5 On Your Side

Is green juice healthy? Experts say, not always

Posted June 6, 2018 4:56 p.m. EDT
Updated June 6, 2018 7:22 p.m. EDT

— A lot of people need more veggies in their diets. One trendy way to get them is to drink your greens.

It seems like a quick and easy fix, except experts warn many green juices are not as healthy as they seem.

Vegetable-based green juices come with promises that they can add a “pep in your step” or “make your body sing.” But some contain a lot of fruit juice.

Naked Juice Green Machine's label touts no sugar added. But looking at the nutrition info, it says one 15-ounce bottle contains a whopping 53 grams of sugars. Compare that to 15 ounces of Coca Cola that has 49 grams of sugar.

And even though most of have no added salt, some still have a surprisingly high amount. One 15-ounce bottle of Evolution Fresh Essential Greens has 300 milligrams of sodium. That’s 13 percent of an adult’s daily recommended value.

And most green juices don't help you on the fiber either.

“Pressing the vegetables to extract their juice usually leaves the fiber behind.

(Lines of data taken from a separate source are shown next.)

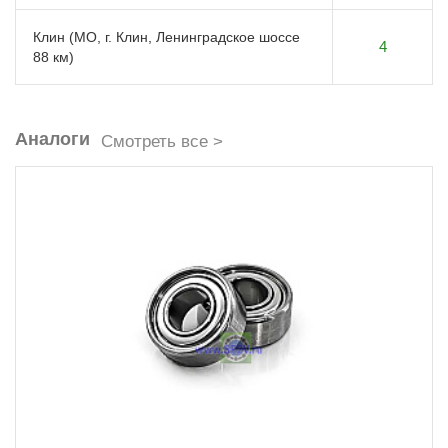
Клин (МО, г. Клин, Ленинградское шоссе
4
88 км)
Аналоги
Смотреть все >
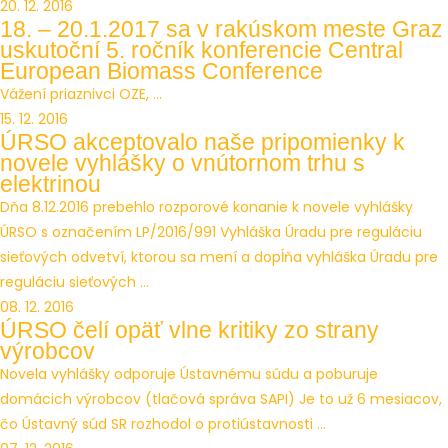
20. 12. 2016
18. – 20.1.2017 sa v rakúskom meste Graz
uskutoční 5. ročník konferencie Central
European Biomass Conference
Vážení priaznivci OZE, ...
15. 12. 2016
ÚRSO akceptovalo naše pripomienky k
novele vyhlášky o vnútornom trhu s
elektrinou
Dňa 8.12.2016 prebehlo rozporové konanie k novele vyhlášky
ÚRSO s označením LP/2016/991 Vyhláška Úradu pre reguláciu
sieťových odvetví, ktorou sa mení a dopĺňa vyhláška Úradu pre
reguláciu sieťových ...
08. 12. 2016
ÚRSO čelí opäť vlne kritiky zo strany
výrobcov
Novela vyhlášky odporuje Ústavnému súdu a poburuje
domácich výrobcov (tlačová správa SAPI) Je to už 6 mesiacov,
čo Ústavný súd SR rozhodol o protiústavnosti ...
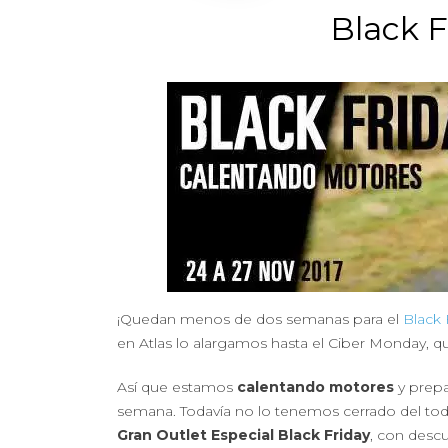
Black F
¡Quedan menos de dos semanas para el
Black 
en Atlas lo alargamos hasta el Ciber Monday, que
Así que estamos
calentando motores
y prepa
semana. Todavía no lo tenemos cerrado del to
Gran Outlet Especial Black Friday
, con descu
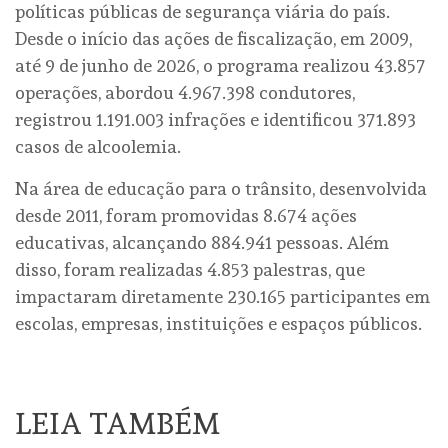
políticas públicas de segurança viária do país.
Desde o início das ações de fiscalização, em 2009,
até 9 de junho de 2026, o programa realizou 43.857
operações, abordou 4.967.398 condutores,
registrou 1.191.003 infrações e identificou 371.893
casos de alcoolemia.
Na área de educação para o trânsito, desenvolvida
desde 2011, foram promovidas 8.674 ações
educativas, alcançando 884.941 pessoas. Além
disso, foram realizadas 4.853 palestras, que
impactaram diretamente 230.165 participantes em
escolas, empresas, instituições e espaços públicos.
LEIA TAMBÉM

So it’s best to eat whole vegetables," said Amy Keating, a Consumer Reports nutrition expert.

Keating says, to liquefy vegetables, it's best to puree the whole vegetable in a blender.

Also, be wary of unproven label claims, like the promise of better sleep, cleansing your blood or enhancing your digestive system.

Consumer Reports suggests two green juice options: Suja 12 Essentials and BluePrint Motion Potion.